LIBERTAD DIGITAL 29/08/16
JOSÉ GARCÍA DOMÍNGUEZ
Que el Día de la Marmota se haya institucionalizado un 30 de agosto, con las audiencias televisivas ocupadas en hacer las maletas a toda prisa para volver al tajo, constituye la prueba más evidente de que el postulante Rajoy resulta ser el primero que no se toma ni medio en serio lo de la investidura. Porque si hay una obsesión que compartan los bregados tahúres profesionales de la vieja política y esos recién llegados, los meritorios aficionados al póker de la que se dice nueva, es la casi patológica fijación por el impacto mediático de cada uno de sus movimientos escénicos. En eso nada distingue a los viejos de los nuevos. Unos y otros, todos, se agitan pendientes del último canutazo como si en ello les fuese la vida misma. Para esa gente, el share de una aparición en El Hormiguero es más importante, pero mucho más, que la Declaración Universal de los Derechos Humanos, la Convención de Ginebra y el Tratado de Roma juntos. Me ven en la tele, luego existo. He ahí el nada cartesiano imperativo por el que se rigen sin excepción.
Por eso, si Rajoy ha elegido con sumo cuidado las dos jornadas llamadas a acumular las menores audiencias televisivas del año es porque da por descontada a priori la inanidad del empeño. Aunque él se lo puede permitir. A fin de cuentas, Rajoy encarna el exponente último de una élite funcionarial que lleva gobernando España desde hace más de dos siglos largos con apenas algún paréntesis testimonial. No es que ellos controlen el Estado, es que ellos son el Estado. Caso bien distinto al de Ciudadanos, sigla instrumental a la que se aferraron todos esos votantes jóvenes que tuvieron la fortuna de no perder su plaza en el ascensor social cuando estalló la Segunda Gran Depresión, allá por 2008. Al cabo, la genuina diferencia entre la clientela de Podemos y la de Ciudadanos es haber encontrado un hueco o no en la cabina de ese ascensor antes de que las puertas se cerrasen por espacio de una generación, quizá más aún. Y es precisamente ese rasgo común, el de clavo ardiendo instrumental, lo que hipoteca el devenir de los emergentes, tanto el de Ciudadanos como el de Podemos.
Porque no existe, claro que no, la nueva política, simple humo de gabinetes de comunicación, pero lo que sí existe es una muy real fractura generacional en las bases sociológicas de izquierda y derecha.

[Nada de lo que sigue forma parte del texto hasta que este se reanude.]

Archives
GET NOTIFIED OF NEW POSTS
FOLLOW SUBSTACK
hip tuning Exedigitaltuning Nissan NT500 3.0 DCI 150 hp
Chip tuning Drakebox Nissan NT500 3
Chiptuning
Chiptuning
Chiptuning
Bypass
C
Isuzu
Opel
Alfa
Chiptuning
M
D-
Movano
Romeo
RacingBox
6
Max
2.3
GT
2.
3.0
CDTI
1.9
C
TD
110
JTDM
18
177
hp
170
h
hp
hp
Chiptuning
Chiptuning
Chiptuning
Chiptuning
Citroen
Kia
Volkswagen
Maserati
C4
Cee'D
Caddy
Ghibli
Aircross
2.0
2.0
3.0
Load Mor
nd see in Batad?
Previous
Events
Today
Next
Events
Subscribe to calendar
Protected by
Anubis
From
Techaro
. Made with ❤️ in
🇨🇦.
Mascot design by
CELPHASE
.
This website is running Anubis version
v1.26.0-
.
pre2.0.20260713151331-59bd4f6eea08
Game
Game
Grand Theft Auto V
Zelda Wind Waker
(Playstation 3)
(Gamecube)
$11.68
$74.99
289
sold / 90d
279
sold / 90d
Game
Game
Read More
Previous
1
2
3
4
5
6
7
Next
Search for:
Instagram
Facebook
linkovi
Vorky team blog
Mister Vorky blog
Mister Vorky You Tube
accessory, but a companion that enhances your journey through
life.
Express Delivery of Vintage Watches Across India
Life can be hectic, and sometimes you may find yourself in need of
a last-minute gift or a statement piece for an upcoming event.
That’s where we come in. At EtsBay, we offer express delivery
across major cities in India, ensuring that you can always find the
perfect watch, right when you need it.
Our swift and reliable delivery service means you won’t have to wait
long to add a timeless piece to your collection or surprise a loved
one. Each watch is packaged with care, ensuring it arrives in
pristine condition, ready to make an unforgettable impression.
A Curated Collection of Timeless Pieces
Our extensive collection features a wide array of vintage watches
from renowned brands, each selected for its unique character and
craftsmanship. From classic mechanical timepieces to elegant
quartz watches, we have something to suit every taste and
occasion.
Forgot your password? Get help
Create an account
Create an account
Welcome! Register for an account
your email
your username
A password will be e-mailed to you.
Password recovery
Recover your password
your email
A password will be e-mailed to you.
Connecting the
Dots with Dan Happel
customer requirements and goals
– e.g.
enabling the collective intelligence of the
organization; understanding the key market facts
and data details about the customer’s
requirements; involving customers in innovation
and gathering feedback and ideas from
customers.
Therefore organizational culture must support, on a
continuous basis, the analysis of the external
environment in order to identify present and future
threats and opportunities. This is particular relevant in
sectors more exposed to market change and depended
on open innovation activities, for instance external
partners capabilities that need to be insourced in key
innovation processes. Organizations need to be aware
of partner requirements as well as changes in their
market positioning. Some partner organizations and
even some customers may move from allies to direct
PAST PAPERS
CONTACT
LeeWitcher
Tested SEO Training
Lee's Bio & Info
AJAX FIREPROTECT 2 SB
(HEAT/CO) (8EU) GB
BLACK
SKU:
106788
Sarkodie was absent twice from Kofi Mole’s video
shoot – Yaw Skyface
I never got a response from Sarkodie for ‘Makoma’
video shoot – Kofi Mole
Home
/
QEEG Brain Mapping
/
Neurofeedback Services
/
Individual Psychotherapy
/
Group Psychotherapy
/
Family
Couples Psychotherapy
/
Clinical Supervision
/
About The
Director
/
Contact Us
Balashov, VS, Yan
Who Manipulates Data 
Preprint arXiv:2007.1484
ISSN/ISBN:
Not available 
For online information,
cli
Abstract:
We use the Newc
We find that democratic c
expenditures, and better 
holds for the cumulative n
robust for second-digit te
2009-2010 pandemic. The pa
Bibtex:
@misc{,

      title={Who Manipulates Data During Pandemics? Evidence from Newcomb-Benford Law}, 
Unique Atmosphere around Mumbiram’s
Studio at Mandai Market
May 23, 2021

De ahí que Ciudadanos se vea obligado a conciliar el difícil equilibrio entre la vocación de partido del establishment con una muy medida gestualidad iconoclasta que no lo distancie de esa irritación generacional, que constituye su principal granero de votos. Al respecto, la sangría de apoyos que sufrió en junio procedía, es evidente, de su flanco derecho. Esas fugas fueron el precio de la frustrada entente con el PSOE. Pero es que un nuevo matrimonio de conveniencia frustrado, el de ahora mismo con los liberal-conservadores, tampoco saldrá gratis. El riesgo de padecer un segundo derrame en las urnas, esta vez por el lado progresista, remite a algo más que una mera hipótesis de trabajo. Por no hablar, claro, de lo que va a pasar en cuanto el PSOE anuncie el veto personal a Rajoy como precio de su abstención. Algo, el jaque mate al gallego, que los viejos tahúres de la política vieja ven venir de lejos. Pero de muy lejos.